Figures 2.1 and 2.2 show a visual representation of the standards and guidelines set; in this instance, developmental dysplasia of the hip (DDH) is used as an example. These standards and guidelines reflect the serious consequences for the baby if further investigation or treatment is delayed. In this example, late detection of DDH not only has implications for the baby in terms of discomfort, reduced mobility and the prospect of increasing the level of trauma, but it also highlights the future impact on the individual (see Chapter 44). Woodacre et al. (2014) pointed out that the cost of treating DDH early not only clearly reduces the level of impact to the individual, but greatly reduces the cost incurred of treating DDH at a later stage. Treating the condition later often becomes more complex and the need for surgical intervention is higher. The psychological impact on the child and parents can also be higher with later diagnosis.
Therefore, it can be demonstrated that if the available literature points to the need for early treatment to prevent or reduce the impact of a dislocated hip, then it is sensible to assess the available services, in terms of training and referral pathways, as well as produce publications relating to expected professional activity and the standards and guidelines that should reflect best practice.

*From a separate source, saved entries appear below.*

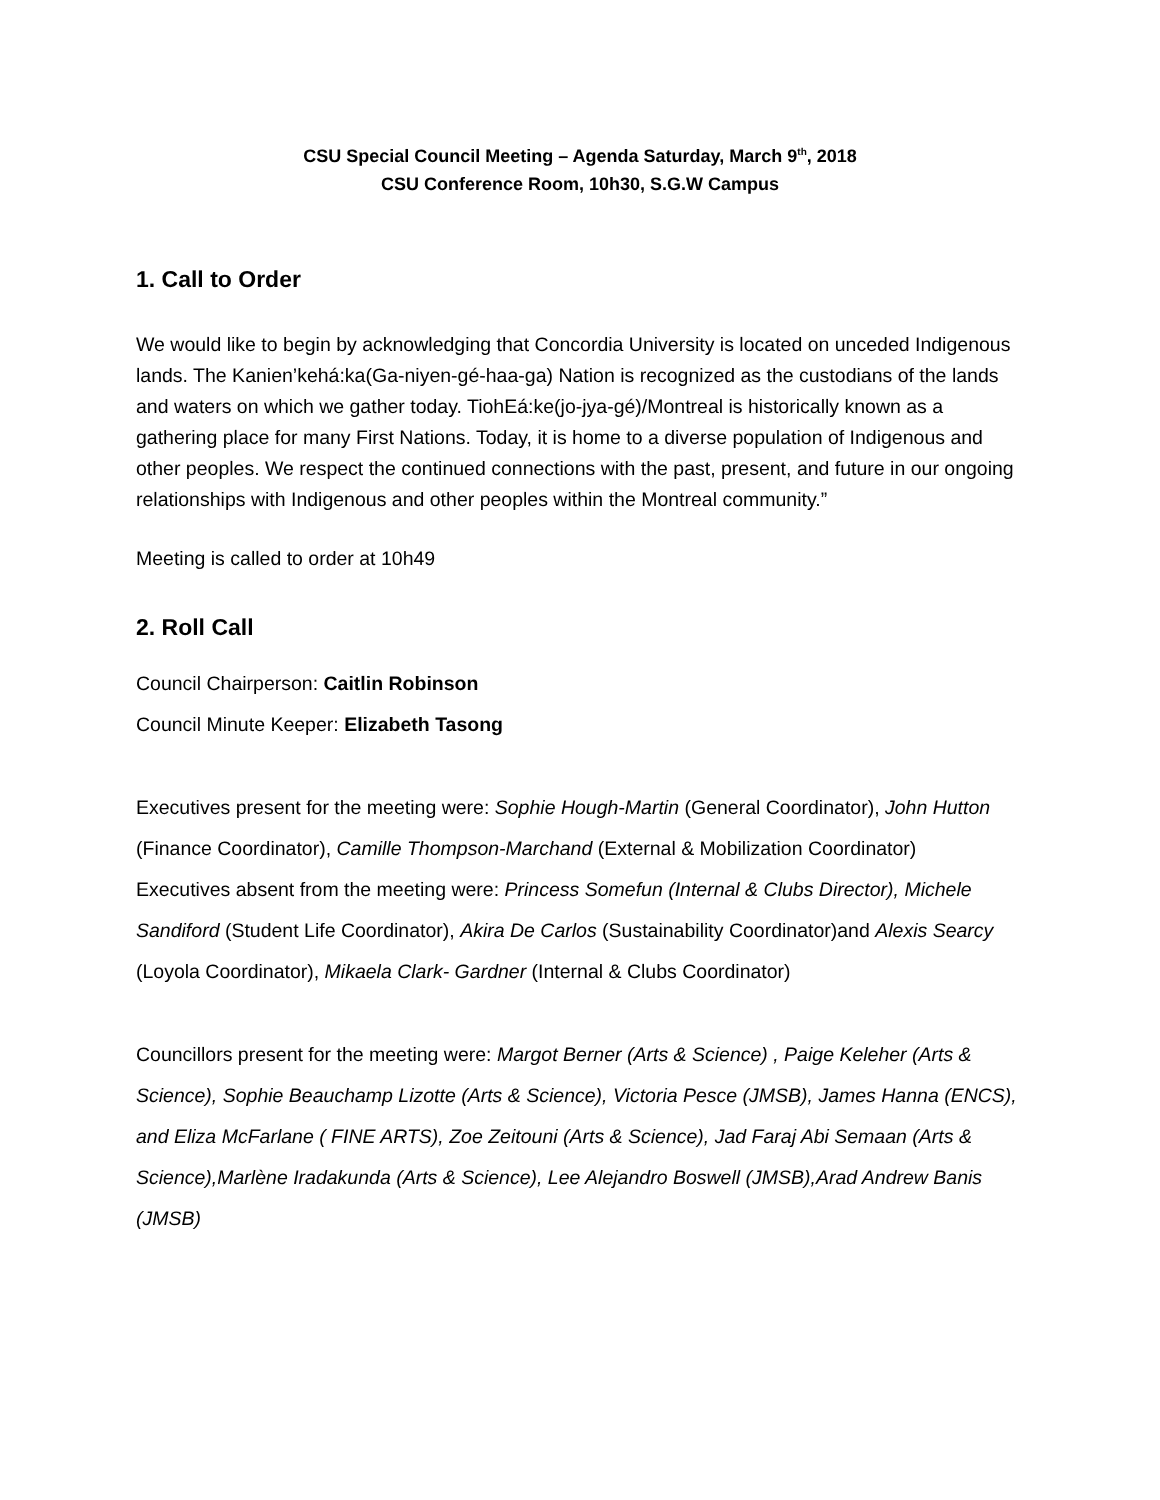CSU Special Council Meeting – Agenda Saturday, March 9<sup>th</sup>, 2018
CSU Conference Room, 10h30, S.G.W Campus
1. Call to Order
We would like to begin by acknowledging that Concordia University is located on unceded Indigenous lands. The Kanien’kehá:ka(Ga-niyen-gé-haa-ga) Nation is recognized as the custodians of the lands and waters on which we gather today. TiohEá:ke(jo-jya-gé)/Montreal is historically known as a gathering place for many First Nations. Today, it is home to a diverse population of Indigenous and other peoples. We respect the continued connections with the past, present, and future in our ongoing relationships with Indigenous and other peoples within the Montreal community.”
Meeting is called to order at 10h49
2. Roll Call
Council Chairperson: Caitlin Robinson
Council Minute Keeper: Elizabeth Tasong
Executives present for the meeting were: Sophie Hough-Martin (General Coordinator), John Hutton (Finance Coordinator), Camille Thompson-Marchand (External & Mobilization Coordinator)
Executives absent from the meeting were: Princess Somefun (Internal & Clubs Director), Michele Sandiford (Student Life Coordinator), Akira De Carlos (Sustainability Coordinator)and Alexis Searcy (Loyola Coordinator), Mikaela Clark- Gardner (Internal & Clubs Coordinator)
Councillors present for the meeting were: Margot Berner (Arts & Science) , Paige Keleher (Arts & Science), Sophie Beauchamp Lizotte (Arts & Science), Victoria Pesce (JMSB), James Hanna (ENCS), and Eliza McFarlane ( FINE ARTS), Zoe Zeitouni (Arts & Science), Jad Faraj Abi Semaan (Arts & Science),Marlène Iradakunda (Arts & Science), Lee Alejandro Boswell (JMSB),Arad Andrew Banis (JMSB)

All NIPE practitioners should keep a record of babies that they have referred in order to check on outcomes. This assists with learning, as it encourages self-reflection in terms of one’s knowledge base and awareness of the condition and appropriate referral processes, as well as the discussion that took place with the parents and the accuracy of information given. The standards and guidelines may not appear directly related to such activity, but it is inevitable that professional practice and how it is carried out has a strong part to play in meeting the thresholds set for each NIPE standard.
In relation to the Trust site, the guidelines clearly pinpoint the levels that are considered ‘acceptable’ and ‘achievable’. If these thresholds are not being met, then the Trust is obliged to investigate where the problem lies. For example, it is possible that there are too few experienced NIPE practitioners available to help support those who are newer to the role, or it could be that data are missing. Some issues can be resolved and therefore it is important that they are highlighted. It is important to take into account factors that cannot be easily resolved, at least making the issue known.